Ultimamente, ha habido ocasión de contemplar dos acontecimientos en apariencia contradictorios entre sí, pero que analizándolos en profundidad se ve que derivan de una misma raíz. El día en que se recordaba a los caídos en las guerras de Israel se pudo ver en las pantallas de televisión judíos ultraortodoxos, estudiantes de yeshivot, que abiertamente se negaron a quedarse quietos y en silencio durante los dos minutos en que sonó la sirena en memoria de los caídos.

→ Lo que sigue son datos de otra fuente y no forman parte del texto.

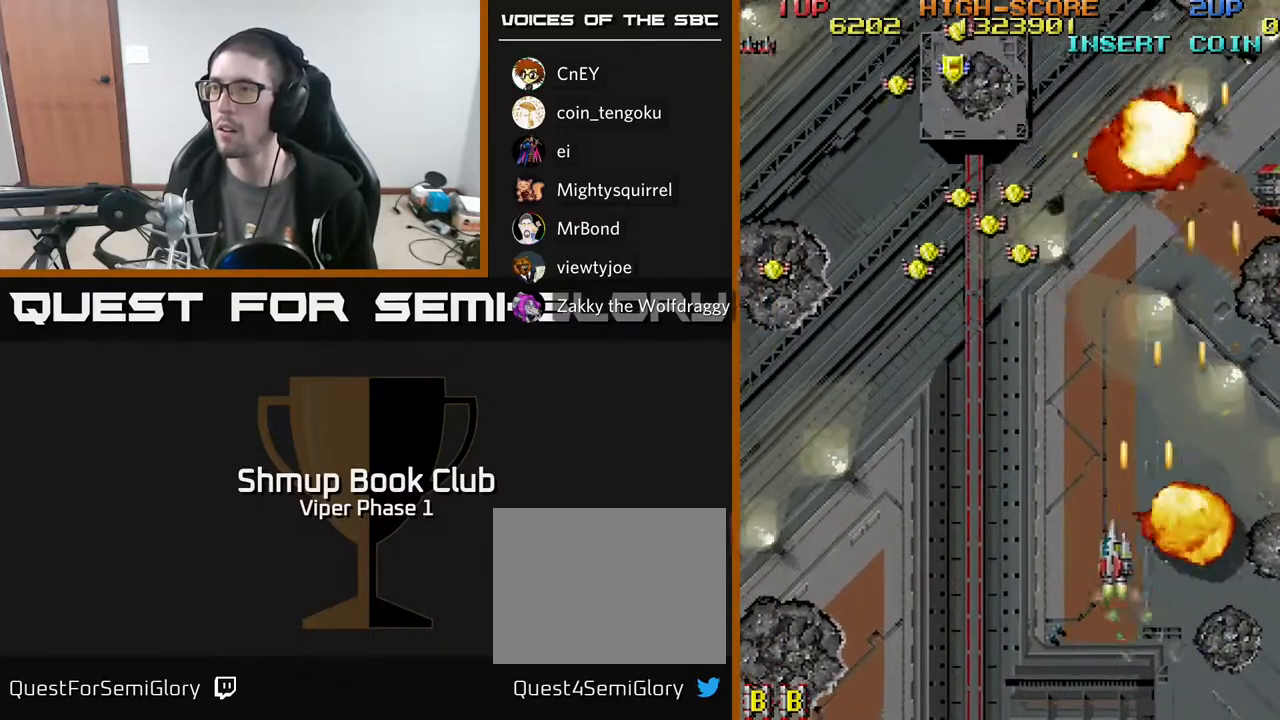
{"buttons": ["A", "DPAD_LEFT"], "left_stick": "center", "events": [[283, "DPAD_UP", "up"]]}
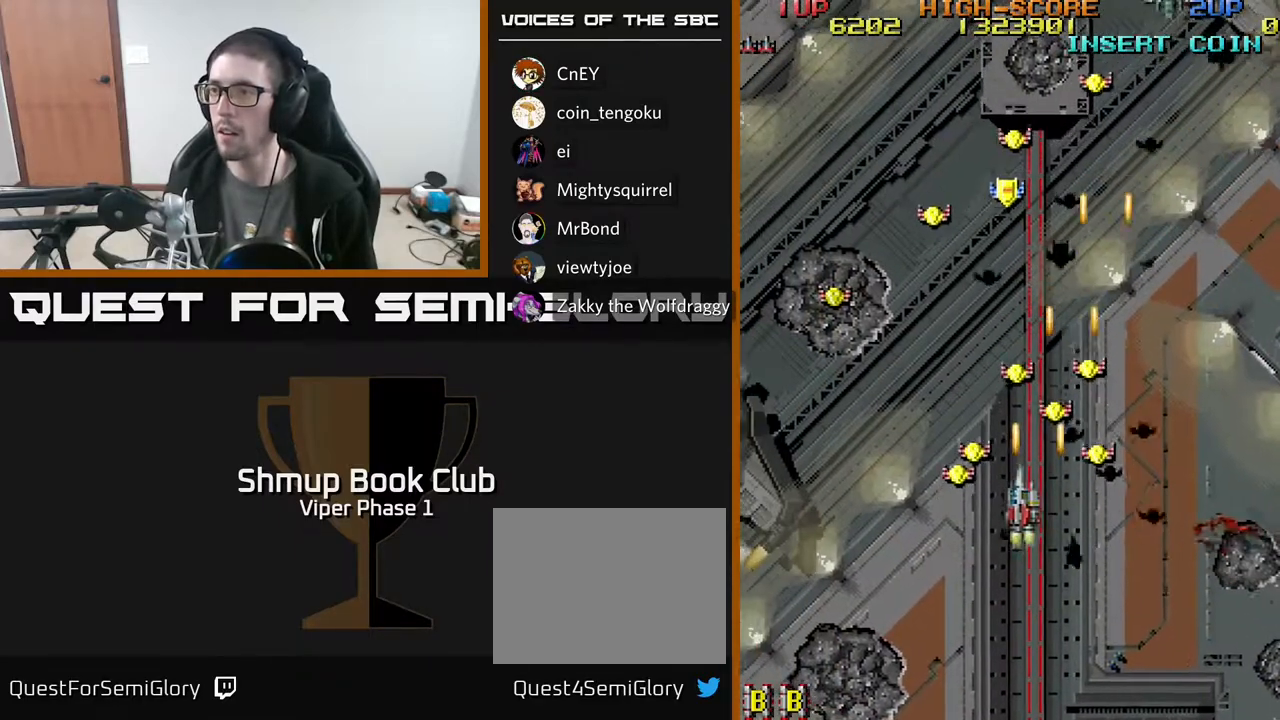
{"buttons": ["A", "DPAD_DOWN", "DPAD_RIGHT"], "left_stick": "center", "events": [[183, "DPAD_DOWN", "down"], [200, "DPAD_LEFT", "up"], [233, "DPAD_RIGHT", "down"], [267, "DPAD_DOWN", "up"], [450, "DPAD_DOWN", "down"]]}
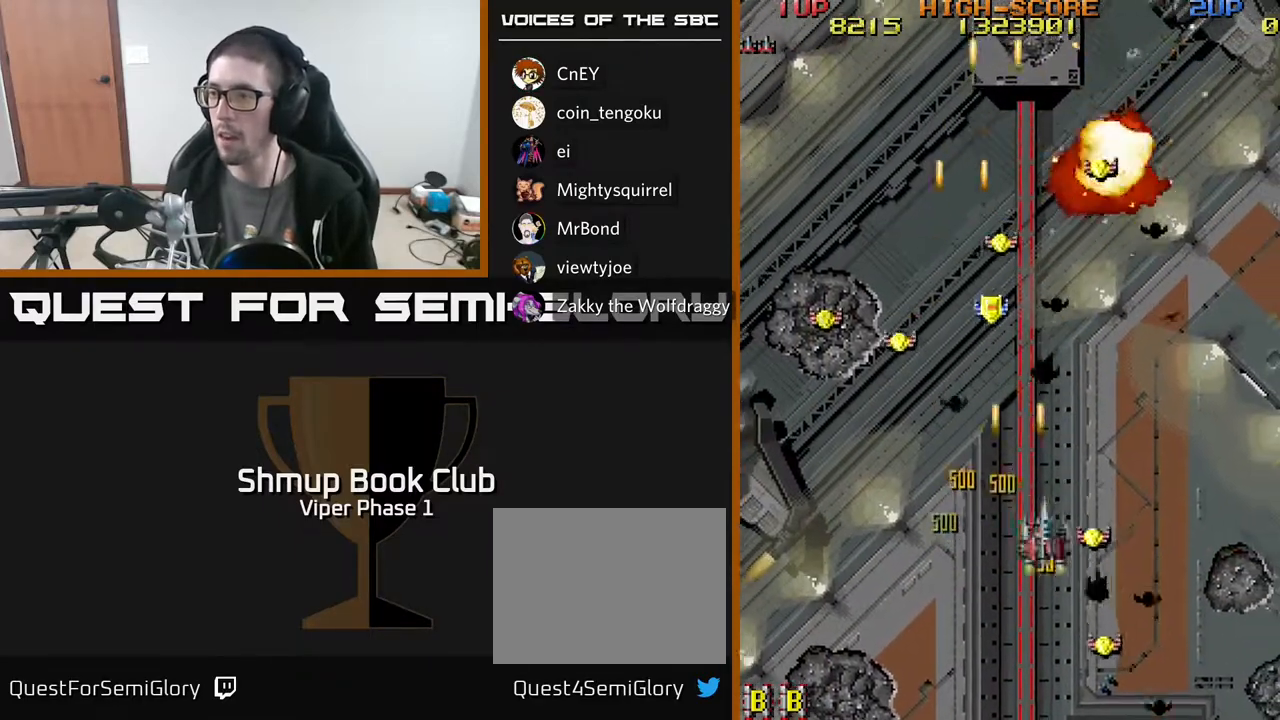
{"buttons": ["A", "DPAD_UP"], "left_stick": "center", "events": [[183, "DPAD_RIGHT", "up"], [233, "DPAD_LEFT", "down"], [250, "DPAD_DOWN", "up"], [400, "DPAD_UP", "down"], [500, "DPAD_LEFT", "up"]]}
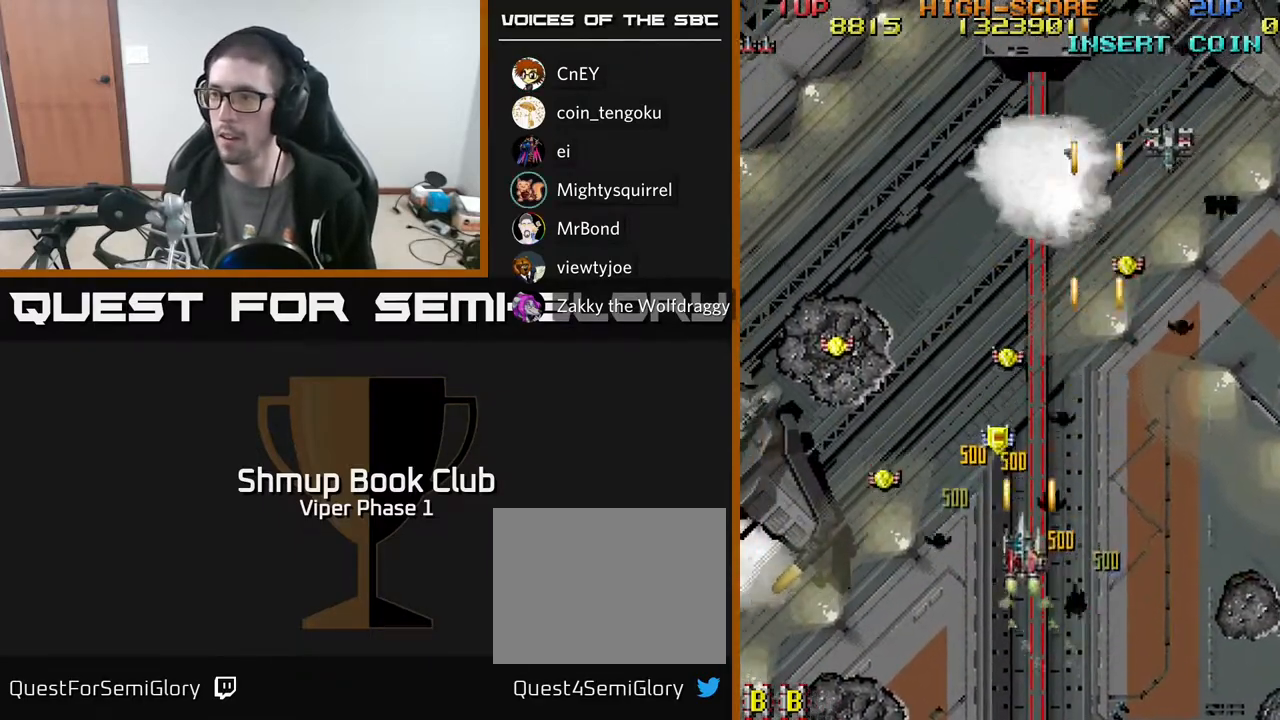
{"buttons": ["A", "DPAD_DOWN", "DPAD_LEFT"], "left_stick": "center", "events": [[50, "DPAD_RIGHT", "down"], [67, "DPAD_RIGHT", "up"], [117, "DPAD_LEFT", "down"], [150, "DPAD_UP", "up"], [250, "DPAD_DOWN", "down"]]}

Su negativa a honrar la memoria de los soldados caídos no es un signo de desprecio hacia los muertos, sino una manera simbólica de expresar una postura firme y rotunda: no es el Estado nacional judío el que dicta cómo han de ser nuestras ceremonias y ritos, sino la Torá, únicamente la Torá. Y dado que guardar silencio mientras toca una sirena no es una forma recogida en los textos religiosos, no vamos a respetarla. Nosotros honraremos a los muertos según nuestras costumbres y normas, y, por tanto, seguimos caminando mientras suena la sirena con el fin de mostrar con toda claridad que nosotros acatamos única y exclusivamente lo que dicta la Torá y no ningún Estado creado por los hombres.
En cambio, varios días después, numerosos colonos religiosos se manifestaban en una de las colinas de Samaria e intentaban impedir que el ejército israelí derribase un edificio deshabitado y construido como puesto militar. Con entusiasmo y gran devoción, los colonos ondeaban la bandera del Estado de Israel y se aferraban a la tierra, para mostrar su profunda identificación con lo que creen que es la esencia de su identidad nacional: la tierra.

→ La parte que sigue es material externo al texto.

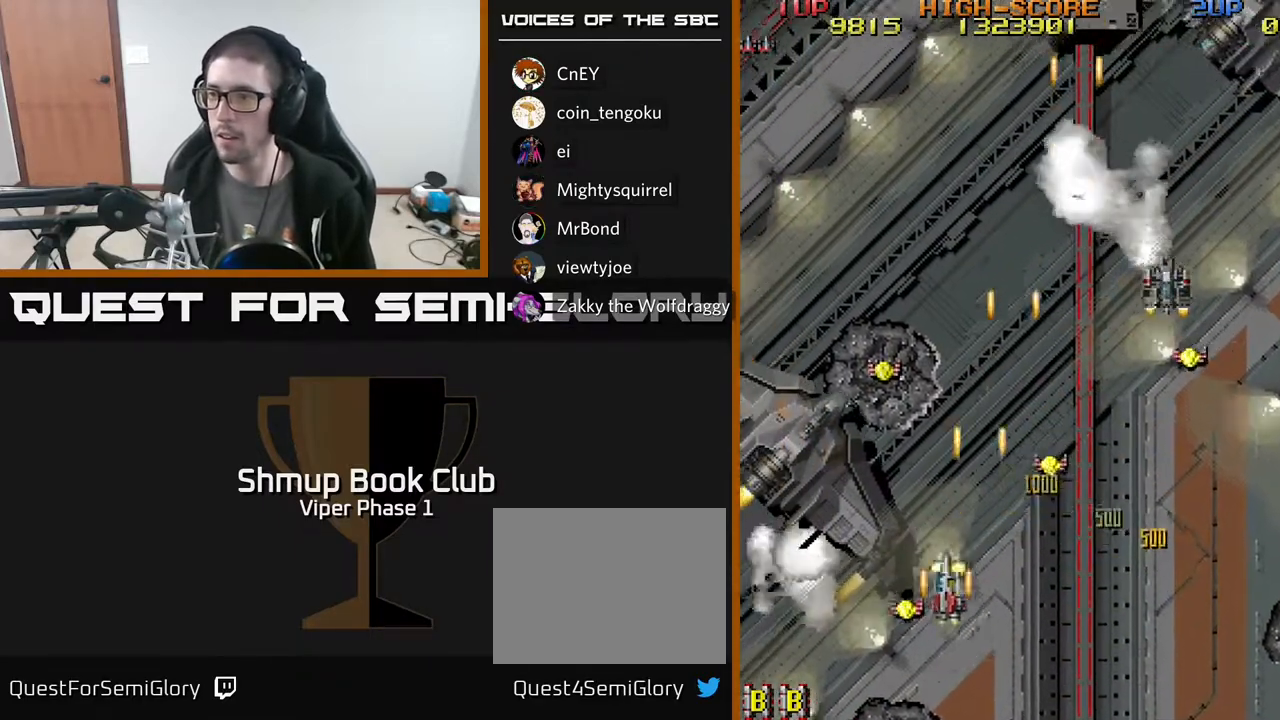
{"buttons": ["A", "DPAD_LEFT"], "left_stick": "center", "events": [[300, "DPAD_DOWN", "up"]]}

Aparentemente, parecen hechos contradictorios. Por un lado, un rechazo descarado a participar en un acto nacional fundamental de recuerdo colectivo a los caídos; y por otro, un fervoroso nacionalismo y relacionado con la cuestión clásica en cualquier movimiento nacionalista: el carácter sagrado y supremo de la tierra. Y entonces uno se pregunta: tanto unos como otros son religiosos, tanto unos como otros creen en la Torá. ¿Cómo es posible que partiendo de la misma Torá, de los mismos textos talmúdicos y mishnaicos, de las mismas oraciones y preceptos religiosos, se llegue a posturas tan opuestas y, además, no en torno a un asunto político, sino sobre las cuestiones más importantes y básicas del país?

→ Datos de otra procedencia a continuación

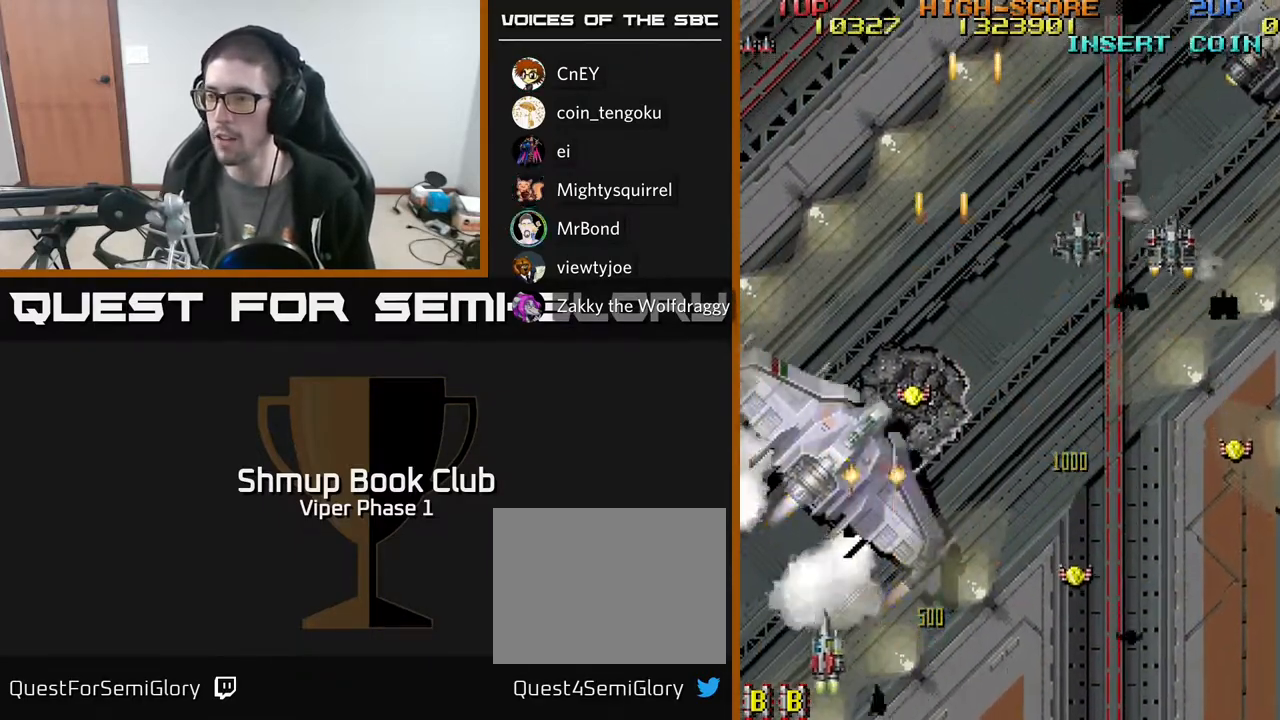
{"buttons": ["A", "DPAD_DOWN", "DPAD_RIGHT"], "left_stick": "center", "events": [[200, "DPAD_LEFT", "up"], [217, "DPAD_RIGHT", "down"], [367, "DPAD_DOWN", "down"]]}
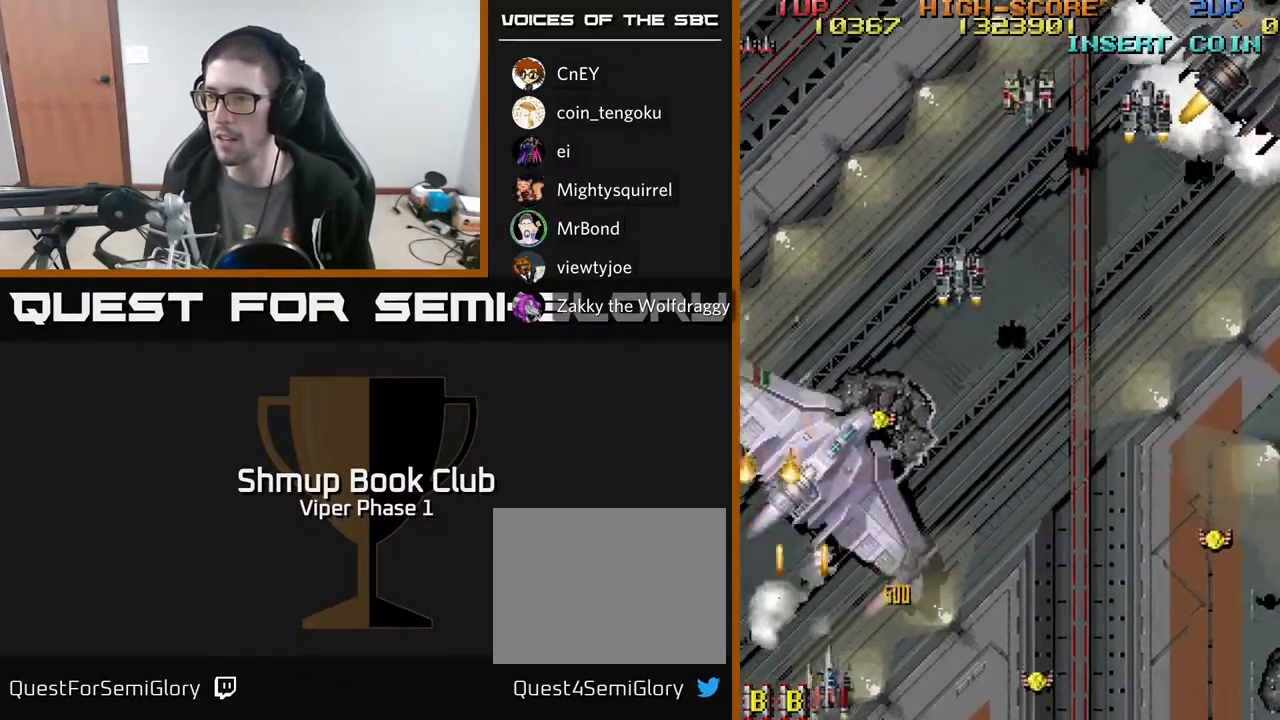
{"buttons": ["A", "DPAD_UP"], "left_stick": "center", "events": [[67, "DPAD_DOWN", "up"], [183, "DPAD_RIGHT", "up"], [183, "DPAD_UP", "down"]]}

Sin embargo, si se analiza con detenimiento, uno descubre que existe una clara relación entre la postura de los ultraortodoxos antinacionalistas y la de los religiosos nacionalistas, que parecen el colmo del nacionalismo. Las dos surgen del mismo principio: Israel existe en la Torá, pero unos y otros interpretan la Torá de forma diferente, según sus intereses. En otras palabras, el nacionalismo para ellos no tiene sentido si no se rige por las leyes de la Torá. ¿Y quién fija qué es lo importante y fundamental en la Torá? Nosotros y nuestros rabinos. Y si nosotros le otorgamos un valor sagrado a Judea, Samaria y Gaza, marcharse de allí no es simplemente un error político, sino una transgresión religiosa, como lo es para un ultraortodoxo quedarse quieto y en silencio mientras suena la sirena.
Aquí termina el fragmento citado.